In einem offenen Brief an die amerikanischen Katholiken hat Erzbischof Carlo Maria Viganò seine volle Unterstützung für Donald Trump als nächsten Präsidenten der USA ausgesprochen und die Gläubigen aufgefordert, Trump am 5. November als moralische Pflicht zu wählen. Viganò, der ehemalige apostolische Nuntius in den Vereinigten Staaten, bezeichnete Trump als die »einzige mögliche Wahl«, um den »Deep State« zu bekämpfen und »künftige Generationen« zu schützen. Er warnte, dass eine Wahl für Kamala Harris moralisch unzulässig sei und eine sehr schwere Sünde darstelle.

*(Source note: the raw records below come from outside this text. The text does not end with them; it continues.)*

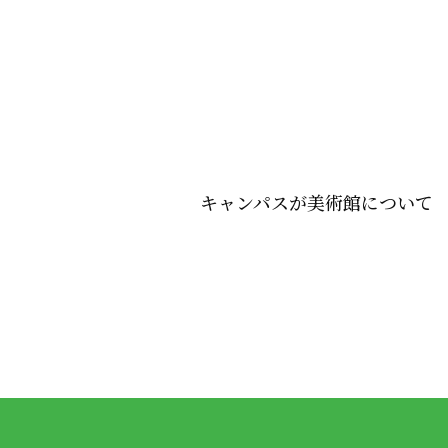
キャンパスが美術館について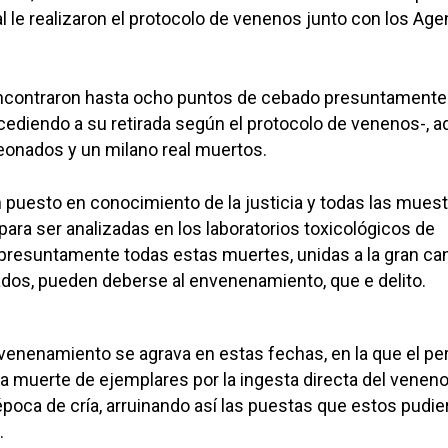
al le realizaron el protocolo de venenos junto con los Ag
ncontraron hasta ocho puntos de cebado presuntamente
ediendo a su retirada según el protocolo de venenos-, 
leonados y un milano real muertos.
puesto en conocimiento de la justicia y todas las mues
para ser analizadas en los laboratorios toxicológicos de
 presuntamente todas estas muertes, unidas a la gran ca
dos, pueden deberse al envenenamiento, que e delito.
venenamiento se agrava en estas fechas, en la que el per
 la muerte de ejemplares por la ingesta directa del venen
poca de cría, arruinando así las puestas que estos pudie
.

Abstinenz von der Wahl sei in dieser Situation nicht »moralisch möglich«, denn »in diesem Krieg bedeutet Neutralität, sich mit dem Feind zu verbünden«.
In seinem Brief argumentiert Viganò, dass ein Stimmzettel für Trump »uns von einer anti-katholischen, anti-christlichen und anti-menschlichen Sicht der Gesellschaft« distanziere. Er erkennt jedoch auch ernsthafte Probleme mit Trumps Positionen zu Abtreibung und »assisted procreation« (IVF) an, mit denen ein Katholik nicht einverstanden sein kann. Trump hat erklärt, dass er sich gegen ein bundesweites Abtreibungsverbot aussprechen und eine Versicherungspflicht für IVF einführen würde, Praktiken, die gegen das Naturrecht und die Lehre der katholischen Kirche verstoßen.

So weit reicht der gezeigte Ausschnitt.